In another display of power overreach, Trump played Nixon when he fired FBI director James Comey.
Or perhaps he thought he was still on the Apprentice, with “You’re fired” as his only misguided attempt at wielding power.
Here, in firing Comey, the ends do not justify the means; the Americans are paying attention to the cause of Comey’s firing, not merely that he was.
They also should be paying attention to Trump’s fickle reasons for firing Comey, having changed from citing his investigation into Clinton’s e-mail fiasco to allegedly being “a showboat” and “a grandstander… to in part because he had lost the support of rank-and-file F.B.I. employees”
However, Andrew G. McCabe, the new acting director of the agency, told the Senate that Mr. Comey enjoyed “broad support within the F.B.I. and still does to this day.”
Despite Trump receiving near-praise and fanfare for striking Syria a few weeks ago, not even the American media had his back in his latest misstep, returning as usual to critiquing his latest act of inanity.

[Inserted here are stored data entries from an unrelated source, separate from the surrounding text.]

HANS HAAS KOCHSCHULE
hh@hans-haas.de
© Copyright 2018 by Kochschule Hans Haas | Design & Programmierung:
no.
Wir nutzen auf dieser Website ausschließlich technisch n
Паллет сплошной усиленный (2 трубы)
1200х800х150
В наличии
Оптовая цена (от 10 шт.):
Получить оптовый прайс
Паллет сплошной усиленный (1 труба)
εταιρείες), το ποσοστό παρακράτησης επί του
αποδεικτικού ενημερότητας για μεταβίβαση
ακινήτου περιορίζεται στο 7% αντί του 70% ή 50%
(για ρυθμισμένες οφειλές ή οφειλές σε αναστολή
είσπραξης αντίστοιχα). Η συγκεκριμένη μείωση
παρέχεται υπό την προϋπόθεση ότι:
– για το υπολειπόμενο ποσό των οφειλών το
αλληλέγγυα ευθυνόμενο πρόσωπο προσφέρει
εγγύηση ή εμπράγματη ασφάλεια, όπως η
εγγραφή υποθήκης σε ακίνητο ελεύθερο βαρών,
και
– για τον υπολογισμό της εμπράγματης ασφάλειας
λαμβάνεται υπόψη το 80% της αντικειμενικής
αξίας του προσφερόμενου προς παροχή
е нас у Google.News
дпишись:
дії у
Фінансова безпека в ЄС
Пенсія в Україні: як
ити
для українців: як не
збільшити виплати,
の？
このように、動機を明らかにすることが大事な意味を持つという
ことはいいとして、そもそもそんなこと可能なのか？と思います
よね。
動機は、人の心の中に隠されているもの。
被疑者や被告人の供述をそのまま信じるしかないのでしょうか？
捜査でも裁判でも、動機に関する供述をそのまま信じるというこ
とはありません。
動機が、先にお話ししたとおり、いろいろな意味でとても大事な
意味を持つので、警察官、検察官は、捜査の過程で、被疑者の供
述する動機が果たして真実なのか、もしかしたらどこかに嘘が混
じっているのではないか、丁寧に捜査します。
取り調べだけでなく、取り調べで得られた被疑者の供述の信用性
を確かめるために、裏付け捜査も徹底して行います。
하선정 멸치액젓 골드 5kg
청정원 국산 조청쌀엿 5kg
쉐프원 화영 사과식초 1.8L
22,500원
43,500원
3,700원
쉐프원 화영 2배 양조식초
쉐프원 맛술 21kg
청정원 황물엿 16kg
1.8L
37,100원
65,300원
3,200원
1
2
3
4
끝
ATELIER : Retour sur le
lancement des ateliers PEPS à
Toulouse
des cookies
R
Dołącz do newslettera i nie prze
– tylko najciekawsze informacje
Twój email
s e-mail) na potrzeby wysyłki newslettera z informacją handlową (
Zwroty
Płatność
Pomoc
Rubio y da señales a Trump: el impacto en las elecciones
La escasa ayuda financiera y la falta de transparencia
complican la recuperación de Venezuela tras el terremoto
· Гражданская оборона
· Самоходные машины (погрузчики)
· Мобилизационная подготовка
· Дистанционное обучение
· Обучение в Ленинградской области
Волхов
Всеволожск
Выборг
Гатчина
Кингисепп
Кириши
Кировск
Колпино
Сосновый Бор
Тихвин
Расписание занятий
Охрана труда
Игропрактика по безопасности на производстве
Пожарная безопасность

The American people did not have one day to validate their assessment of why Comey was fired; they had 110.
Comey was not fired soon after talking about Clinton’s infamous emails, he was fired nearly four months after the inauguration of President Trump.
Had Comey been fired in January, Trump’s pathetic alibis would have relegated at least a reconciliatory overlook as a fair option.
Yet Trump had fired Comey in the months after intensified investigation launched into Russian meddling in the 2016 presidential
election.
And, after impassioned and near-delusional denials of any involvement, the situational evidence against Trump cannot be more incriminating.
He had fired Comey just months after his intentions to heighten investigation were credible and had begun to assemble the manpower and resources to carry on a task demanded by the American people for so long.
The one time, and perhaps the most visible instance, where an official in the Trump’s administration displays an appropriate and professional use of his power inevitably runs counter to Trump’s whims.
Nor can anyone deny the role that Attorney General Jeff Sessions, a partner in crime, who has recused himself from this investigation because of contacts with the Russian Ambassador to the U.S., had in either administering or in encouraging the decision to fire the FBI director.
Reports by various sources confirmed that Sessions was told to find reasons to fire Comey, as if his mobilizing of an investigative committee that was soon to incriminate Trump’s campaign was not enough.
Yet Trump was damned if he did, damned if he didn’t.
By firing Comey, Trump acted in a self-vindictive move reminiscent of Richard Nixon’s 1973 ‘Saturday Night Massacre,’ where he ordered Special Prosecutor Archibald Cox to resign.
Where the paralleling incidents fail to intersect is where Attorney General Elliot Richardson, unlike Sessions, maintained his integrity by refusing to fire Cox.
In this week’s debacle, Trump continued to set terrible Presidential precedents that, in avoiding an incriminating investigation, resulted in widespread and warranted public and media outrage in response to a clear misuse and abuse of power.
Trump is no longer able to maintain the contrasting duality of an American that has no respect for law and order or civil values.
His infamous impassioned praises of North Korean dictator Kim Jong Un’s autocratic leadership, obfuscated by his self-validating muscle flexing a misdirected armada against North Korea, this week finally made sense.
The only question, for a president who marked 100 days of impunity and abused power, is if it’s his presidency or this country that is closer to perilous doom.